No Grand Jury Indictment in Ferguson Shooting of Brown

The Grand Jury is not going to indict officer Darren Wilson over the August 9 2014 shooting of Michael Brown in Ferguson, Missouri.

The shooting, which prompted outrage and protests in the region for a significant period afterwards, had been with the Grand Jury for a considerable amount of time,  and was only presented after a vocal protest from the local population. Brown’s family have asked for any actions and responses to be kept peaceful, a request local officers have not yet acknowledged.

A parallel Federal investigation into civil rights charges has also failed to return indictments.


Ok, if you’ve read that and wondered why you’ve not seen it elsewhere, that’s because it’s not true, not YET.

As this is being written, the Grand Jury has yet to decide either way, which means it won’t indict him. And there’s a reason, because Grand Juries are things where it either happens right away, or it never does.

There’s a reason for that.

Grand juries are one sided things, a prosecutor brings evidence that a crime MAY have been committed.

The Missouri AG’s guide to the court process states a grand jury process as follows.

The prosecutor presents evidence to the 12 grand jurors, nine of whom must agree on whether a crime was committed and whether there is probable cause to believe the defendant committed it.

ONLY the prosecution presents evidence, which the grand jury is allowed to contemplate.

§ Given records:
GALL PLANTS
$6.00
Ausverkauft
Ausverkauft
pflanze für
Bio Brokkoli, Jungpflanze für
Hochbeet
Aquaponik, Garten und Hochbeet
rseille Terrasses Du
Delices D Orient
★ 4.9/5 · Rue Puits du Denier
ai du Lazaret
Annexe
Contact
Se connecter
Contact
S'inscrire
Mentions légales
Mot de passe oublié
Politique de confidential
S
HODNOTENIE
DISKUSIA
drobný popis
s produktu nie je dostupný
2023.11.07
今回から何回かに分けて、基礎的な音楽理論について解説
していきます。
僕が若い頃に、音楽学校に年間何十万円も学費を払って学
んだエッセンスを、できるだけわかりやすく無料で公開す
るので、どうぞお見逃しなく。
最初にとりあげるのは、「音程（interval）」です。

§ Required work:
A - According to the Ferguson grand jury piece, how many of the 12 grand jurors must agree on whether a crime was committed?
B - Please retype every line of the records word for word, in the same order.

§ Task-by-task solutions:
A - Nine of the 12 grand jurors must agree.

B -
GALL PLANTS
$6.00
Ausverkauft
Ausverkauft
pflanze für
Bio Brokkoli, Jungpflanze für
Hochbeet
Aquaponik, Garten und Hochbeet
rseille Terrasses Du
Delices D Orient
★ 4.9/5 · Rue Puits du Denier
ai du Lazaret
Annexe
Contact
Se connecter
Contact
S'inscrire
Mentions légales
Mot de passe oublié
Politique de confidential
S
HODNOTENIE
DISKUSIA
drobný popis
s produktu nie je dostupný
2023.11.07
今回から何回かに分けて、基礎的な音楽理論について解説
していきます。
僕が若い頃に、音楽学校に年間何十万円も学費を払って学
んだエッセンスを、できるだけわかりやすく無料で公開す
るので、どうぞお見逃しなく。
最初にとりあげるのは、「音程（interval）」です。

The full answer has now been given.